Bernd Weidensteiner e Christoph Balz della Commerzbank sostengono che l’economia americana è in grado di far fronte all’aumento dei prezzi del petrolio meglio che nelle crisi passate. La minore intensità del petrolio, la quasi autosufficienza e le lezioni apprese dallo shock del 2022 supportano la resilienza. Il loro scenario di base prevede solo un calo della crescita nel secondo trimestre, con il PIL statunitense in crescita del 2,4% nel 2026 e del 2,3% nel 2027.
Il rallentamento della crescita è considerato temporaneo e limitato
“Dopo l’invasione russa dell’Ucraina nel febbraio 2022, anche i prezzi del petrolio sono aumentati notevolmente. Ciò è servito come una sorta di” giro di prova “per vedere se l’economia statunitense può ora assorbire uno shock del prezzo del petrolio meglio che negli anni ’70. La crescita degli Stati Uniti è stata appena influenzata e il calo dell’inflazione seguito allo shock del COVID-19 è stato, nella migliore delle ipotesi, ritardato.”

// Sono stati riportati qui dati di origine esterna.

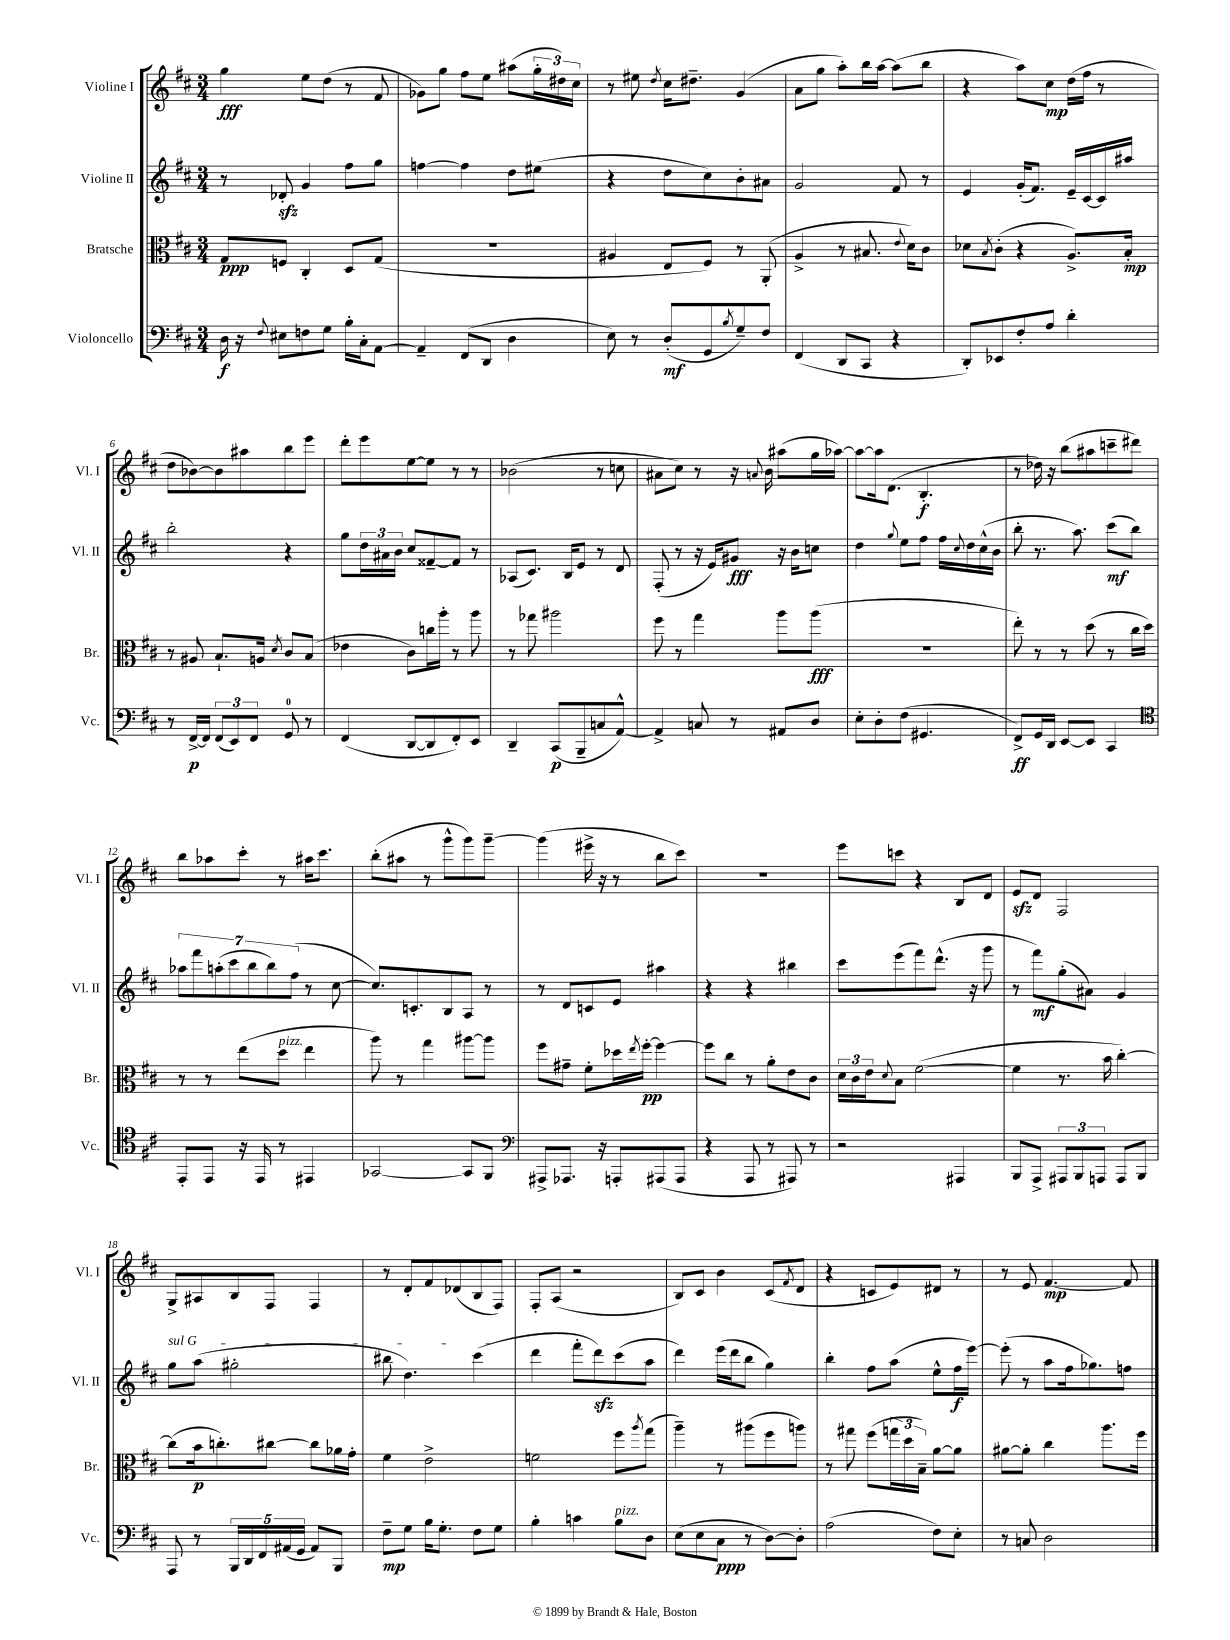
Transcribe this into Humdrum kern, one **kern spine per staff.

**kern	**dynam	**kern	**dynam	**kern	**dynam	**kern	**dynam
*part4	*part4	*part3	*part3	*part2	*part2	*part1	*part1
*staff4	*staff4	*staff3	*staff3	*staff2	*staff2	*staff1	*staff1
*I"Violoncello	*	*I"Bratsche	*	*I"Violine II	*	*I"Violine I	*
*I'Vc.	*	*I'Br.	*	*I'Vl. II	*	*I'Vl. I	*
*clefF4	*	*clefC3	*	*clefG2	*	*clefG2	*
*k[f#c#]	*	*k[f#c#]	*	*k[f#c#]	*	*k[f#c#]	*
*M3/4	*	*M3/4	*	*M3/4	*	*M3/4	*
=1	=1	=1	=1	=1	=1	=1	=1
16D\	f	8G/L	ppp	8r	.	4gg\	fff
16r	.	.	.	.	.	.	.
8qqF#/	.	.	.	.	.	.	.
8E#X\L	.	8Fn/J	.	8d-Xzz'/	.	.	.
8Fn\	.	4C#'/	.	4g/	.	8ee\L	.
8G\J	.	.	.	.	.	(8dd\J	.
16B'\LL	.	8D/L	.	8ff#\L	.	8r	.
16C#'\J	.	.	.	.	.	.	.
[8AA\J	.	(8G/J	.	8gg\J	.	8f#/	.
=2	=2	=2	=2	=2	=2	=2	=2
4AA~/]	.	2.r	.	[4ffn\	.	8g-X\L)	.
.	.	.	.	.	.	8gg\J	.
(8FF#/L	.	.	.	4ff\]	.	8ff#\L	.
8DD/J	.	.	.	.	.	8ee\J	.
4D\	.	.	.	8dd\L	.	(8aa#X\L	.
.	.	.	.	(8ee#X\J	.	24gg'\L	.
.	.	.	.	.	.	24dd#X\)	.
.	.	.	.	.	.	24cc#\JJ	.
=3	=3	=3	=3	=3	=3	=3	=3
8E\)	.	4A#X/	.	4r	.	8r	.
8r	.	.	.	.	.	8ee#X\	.
.	.	.	.	.	.	8qdd/	.
(8D'/L	mf	8E/L	.	8dd\L	.	16cc#\KL	.
.	.	.	.	.	.	8.dd#X~\J	.
8GG/	.	8F#/J)	.	8cc#\)	.	.	.
8qB/	.	.	.	.	.	.	.
8G~/)	.	8r	.	8b'\	.	(4g/	.
8F#/J	.	(8AA'/	.	8a#X\J	.	.	.
=4	=4	=4	=4	=4	=4	=4	=4
(4FF#/	.	4A^/	.	2g/	.	8a\L	.
.	.	.	.	.	.	8gg\J	.
8DD/L	.	8r	.	.	.	8aa'\L)	.
8CC#/J	.	8.B#X/	.	.	.	16bb\L	.
.	.	.	.	.	.	[16aa\JJ	.
4r	.	.	.	8f#/	.	(8aa\L]	.
.	.	8qqe/	.	.	.	.	.
.	.	16d\KL)	.	.	.	.	.
.	.	8c#\J	.	8r	.	8bb\J	.
=5	=5	=5	=5	=5	=5	=5	=5
8DD'/L)	.	8d-X\L	.	4e/	.	4r	.
.	.	8qB/	.	.	.	.	.
8EE-X/	.	(8c#'\J	.	.	.	.	.
8F#'/	.	4r	.	(16g'/KL	.	8aa\L)	.
.	.	.	.	8.f#/J)	.	.	.
8A/J	.	.	.	.	.	8cc#\J	mp
4d'\	.	8.A^/L)	.	16e~/LL	.	(16dd\LL	.
.	.	.	.	[16c#/	.	16ff#\JJ	.
.	.	.	.	16c#/]	.	8r	.
.	.	16B'/Jk	mp	16aa#X/JJ	.	.	.
!!LO:LB:g=z
=6	=6	=6	=6	=6	=6	=6	=6
8r	.	8r	.	2bb'\	.	8dd\L	.
[16FF#^/LL	p	8A#X/	.	.	.	[8b-X\)	.
16FF#/JJ]	.	.	.	.	.	.	.
(12FF#/L	.	8.B`/L	.	.	.	8b-\]	.
12EE/)	.	.	.	.	.	.	.
.	.	.	.	.	.	8aa#X\	.
12FF#/J	.	.	.	.	.	.	.
.	.	16An/Jk	.	.	.	.	.
.	.	8qd/	.	.	.	.	.
8GG/	.	8c#/L	.	4r	.	8bb\	.
8r	.	(8B/J	.	.	.	8eee\J	.
=7	=7	=7	=7	=7	=7	=7	=7
(4FF#/	.	4e-X\	.	8gg\L	.	8ddd'\L	.
.	.	.	.	24dd\L	.	8eee\	.
.	.	.	.	24a#X\	.	.	.
.	.	.	.	24b\JJ	.	.	.
[8DD/L	.	8c#\L)	.	8cc#/L	.	[8ee\	.
8DD/]	.	16ccn\L	.	[8f##X~/	.	8ee\J]	.
.	.	16aa'\JJ	.	.	.	.	.
8FF#'/)	.	8r	.	8f##/J]	.	8r	.
8EE/J	.	8aa\	.	8r	.	8r	.
=8	=8	=8	=8	=8	=8	=8	=8
4DD~/	.	8r	.	(8A-X/L	.	(2b-X\	.
.	.	8gg-X\	.	8.c#/J)	.	.	.
(8CC#/L	p	2aa#X\	.	.	.	.	.
.	.	.	.	16B/KL	.	.	.
8BBB~/	.	.	.	8e/J	.	.	.
8Cn/	.	.	.	8r	.	8r	.
[8AA^^/J)	.	.	.	8d/	.	8ccn\	.
=9	=9	=9	=9	=9	=9	=9	=9
4AA^/]	.	8ff#\	.	(8F#'/	.	8a#X\L	.
.	.	8r	.	8r	.	8cc#\J)	.
8Cn/	.	4gg\	.	16r	.	8r	.
.	.	.	.	16e/KL)	.	.	.
8r	.	.	.	8g#X/J	fff	16r	.
.	.	.	.	.	.	8qqan/	.
.	.	.	.	.	.	16b\	.
8AA#X/L	.	8aa\L	.	16r	.	(8aa#X\L	.
.	.	.	.	16b\KL	.	.	.
8D/J	.	(8aa\J	fff	8ccn\J	.	16gg\L	.
.	.	.	.	.	.	[16aa-X\JJ)	.
=10	=10	=10	=10	=10	=10	=10	=10
8E'\L	.	2.r	.	4dd\	.	8aa-\L_	.
8D'\	.	.	.	.	.	16aa-\k]	.
.	.	.	.	.	.	(8.d\J	.
.	.	.	.	8qqgg/	.	.	.
(8F#\J	.	.	.	8ee\L	.	.	.
4.GG#X/	.	.	.	8ff#\J	.	4.B'/	f
.	.	.	.	16ff#\LL	.	.	.
.	.	.	.	8qqcc#/	.	.	.
.	.	.	.	16dd\	.	.	.
.	.	.	.	(16cc#^^\	.	.	.
.	.	.	.	16b\JJ	.	.	.
=11	=11	=11	=11	=11	=11	=11	=11
8FF#^/L)	ff	8ee'\)	.	8bb'\	.	8r	.
16GG/L	.	8r	.	8.r	.	16dd-X\)	.
16DD/JJ	.	.	.	.	.	16r	.
[8EE/L	.	8r	.	.	.	(8bb\L	.
.	.	.	.	8.aa\)	.	.	.
8EE/J]	.	(8dd\	.	.	.	8aa#X\	.
4CC#/	.	8r	.	(8ccc#\L	mf	8cccn~\	.
.	.	16cc#\LL	.	8bb\J)	.	8ddd#X\J)	.
.	.	16dd\JJ)	.	.	.	.	.
!!LO:LB:g=z
=12	=12	=12	=12	=12	=12	=12	=12
*clefC4	*	*	*	*	*	*	*
8EE'/L	.	8r	.	14aa-X\L	.	8bb\L	.
.	.	.	.	14fff#\	.	.	.
8EE/J	.	8r	.	.	.	8aa-X\	.
.	.	.	.	(14aan'\	.	.	.
.	.	.	.	14ccc#\	.	.	.
16r	.	(8ee\L	.	.	.	8ccc#'\J	.
.	.	.	.	14bb\	.	.	.
16EE/	.	.	.	.	.	.	.
.	.	.	.	14bb\)	.	.	.
!	!	!LO:TX:a:i:t=pizz.	!	!	!	!	!
8r	.	8dd\J	.	.	.	8r	.
.	.	.	.	(14ff#\J	.	.	.
4EE#X/	.	4ee\	.	8r	.	16aa#X\KL	.
.	.	.	.	.	.	8.ccc#\J	.
.	.	.	.	[8cc#\	.	.	.
=13	=13	=13	=13	=13	=13	=13	=13
[2GG-X/	.	8aa\)	.	8.cc#/L])	.	(8bb'\L	.
.	.	8r	.	.	.	8aa#X\J	.
.	.	.	.	8.cn'/	.	.	.
.	.	4gg\	.	.	.	8r	.
.	.	.	.	8B/	.	8ggg^^\L	.
8GG-/L]	.	[8aa#X\L	.	8A/J	.	8ggg\)	.
8FF#/J	.	8aa#\J]	.	8r	.	[8ggg~\J	.
=14	=14	=14	=14	=14	=14	=14	=14
*clefF4	*	*	*	*	*	*	*
8AAA#X^/L	.	8ff#\L	.	8r	.	(4ggg\]	.
8.AAA-X/J	.	8g#X~\J	.	8d/L	.	.	.
.	.	8f#'\L	.	8cn/	.	16eee#X^\	.
16r	.	.	.	.	.	16r	.
8AAAn'/L	.	16dd-X\L	.	8e/J	.	8r	.
.	.	8qee/	.	.	.	.	.
.	.	[16ff#'\JJ	pp	.	.	.	.
(8AAA#X/	.	4ff#\_	.	4aa#X\	.	8bb\L	.
8AAA#/J	.	.	.	.	.	8ccc#\J)	.
=15	=15	=15	=15	=15	=15	=15	=15
4r	.	8ff#\L]	.	4r	.	2.r	.
.	.	8cc#\J	.	.	.	.	.
8AAA/	.	8r	.	4r	.	.	.
8r	.	8a'\L	.	.	.	.	.
8AAA#X/)	.	8e\	.	4bb#X\	.	.	.
8r	.	8c#\J	.	.	.	.	.
=16	=16	=16	=16	=16	=16	=16	=16
2r	.	24d\LL	.	8ccc#\L	.	8eee\L	.
.	.	24c#\	.	.	.	.	.
.	.	24e\J	.	.	.	.	.
.	.	8qqd/	.	.	.	.	.
.	.	8B\J	.	(8eee\	.	8cccn\J	.
.	.	([2f#\	.	8fff#\)	.	4r	.
.	.	.	.	(8.ddd^^\J	.	.	.
4AAA#X/	.	.	.	.	.	8B/L	.
.	.	.	.	16r	.	.	.
.	.	.	.	8ggg\	.	8d/J	.
=17	=17	=17	=17	=17	=17	=17	=17
8BBB/L	.	4f#\]	.	8r	.	8ezz/L	.
8AAA^/J	.	.	.	8fff#\L)	mf	8d/J	.
12AAA#X/L	.	8.r	.	(8gg'\	.	2F#/	.
12BBB/	.	.	.	.	.	.	.
.	.	.	.	8a#X\J)	.	.	.
12AAAn/J	.	.	.	.	.	.	.
.	.	16b\	.	.	.	.	.
8AAA/L	.	[4cc#'\)	.	4g/	.	.	.
8BBB/J	.	.	.	.	.	.	.
!!LO:LB:g=z
=18	=18	=18	=18	=18	=18	=18	=18
!	!	!	!	!LO:TX:a:i:t=sul G	!	!	!
8AAA/	.	(8cc#\L]	.	8gg\L	.	8G^/L	.
8r	.	16b\k	p	(8aa\J	.	8A#X/	.
.	.	8.ccn'\)	.	.	.	.	.
20BBB/LL	.	.	.	2gg#X'\	.	8B/	.
20DD/	.	.	.	.	.	.	.
20FF#/	.	.	.	.	.	.	.
.	.	[8cc#X\J	.	.	.	8F#/J	.
(20AA#X/	.	.	.	.	.	.	.
20GG/JJ	.	.	.	.	.	.	.
8AA#/L)	.	8cc#\L]	.	.	.	4F#/	.
8BBB/J	.	16a-X\L	.	.	.	.	.
.	.	16g'\JJ	.	.	.	.	.
=19	=19	=19	=19	=19	=19	=19	=19
8F#~\L	mp	4f#\	.	8bb#X\	.	8r	.
8G\J	.	.	.	4.dd\)	.	8d'/L	.
16B\KL	.	2e^\	.	.	.	8f#/	.
8.G'\J	.	.	.	.	.	.	.
.	.	.	.	.	.	(8d-X/	.
8F#\L	.	.	.	(4ccc#\	.	8B/	.
8G\J	.	.	.	.	.	8F#/J)	.
=20	=20	=20	=20	=20	=20	=20	=20
4B'\	.	2fn\	.	4ddd\	.	8F#'/L	.
.	.	.	.	.	.	(8A/J	.
4cn\	.	.	.	8fff#'\L	.	2r	.
.	.	.	.	8dddzz\)	.	.	.
!LO:TX:a:i:t=pizz.	!	!	!	!	!	!	!
8B\L	.	8ff#\L	.	(8ccc#\	.	.	.
.	.	8qaa/	.	.	.	.	.
8D\J	.	(8gg\J	.	8aa\J	.	.	.
=21	=21	=21	=21	=21	=21	=21	=21
(8E\L	.	4aa~\)	.	4ddd\)	.	8B/L)	.
8E\	.	.	.	.	.	8c#/J	.
8C#\J	ppp	8r	.	(16eee\LL	.	4b\	.
.	.	.	.	16ddd\J	.	.	.
8r	.	(8aa#X\L	.	8bb\J	.	.	.
[8D\L)	.	8ff#\	.	4gg\)	.	(8c#/L	.
.	.	.	.	.	.	8qf#/	.
8D'\J]	.	8aan\J)	.	.	.	8d/J	.
=22	=22	=22	=22	=22	=22	=22	=22
(2A\	.	8r	.	4bb'\	.	4r	.
.	.	8gg#X\	.	.	.	.	.
.	.	(8ff#\L	.	8ff#\L	.	8cn/L	.
.	.	24ggn\L	.	(8aa\J	.	8e/)	.
.	.	24dd\	.	.	.	.	.
.	.	24B~\JJ)	.	.	.	.	.
8F#\L)	.	[8a\L	.	8ee^^\L	.	8d#X/J	.
8E'\J	.	8a\J]	.	16ff#\L	f	8r	.
.	.	.	.	[16eee\JJ)	.	.	.
=23	=23	=23	=23	=23	=23	=23	=23
8r	.	[8a#X\L	.	(8eee'\]	.	8r	.
8Cn/	.	8a#'\J]	.	8r	.	8e/	.
2D\	.	4cc#\	.	8aa\L	.	[4.f#/	mp
.	.	.	.	16ff#\k	.	.	.
.	.	.	.	8.gg-X\)	.	.	.
.	.	8.aa\L	.	.	.	.	.
.	.	.	.	8ffn\J	.	8f#/]	.
.	.	16ff#\Jk	.	.	.	.	.
==	==	==	==	==	==	==	==
*-	*-	*-	*-	*-	*-	*-	*-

“Ma anche durante le crisi petrolifere degli anni ’70 e dei primi anni ’80, lo shock del prezzo del petrolio da solo difficilmente fu sufficiente a portare l’economia in recessione. In effetti, l’inflazione era già su una tendenza al rialzo a causa delle politiche monetarie e fiscali eccessivamente espansive degli anni ’60.”
“Nel caso attuale, il rischio maggiore è che le aspettative di inflazione si stacchino. Il presidente della Fed Powell ha recentemente sottolineato che l’inflazione è ormai al di sopra dell’obiettivo del 2% della Fed da cinque anni.”
“Un nuovo shock sui prezzi potrebbe quindi costringere la Fed ad adottare politiche più restrittive. Date le aspettative di inflazione rilassate, la raccomandazione del manuale di politica monetaria di ‘esaminare’ gli shock di prezzo guidati dall’offerta potrebbe non essere fattibile.”
“In queste circostanze, è probabile che l’economia statunitense subisca un calo della crescita nel secondo trimestre, in parte a causa del forte trend di crescita sottostante”.
(Questo articolo è stato creato utilizzando uno strumento di intelligenza artificiale e rivisto da un editore.)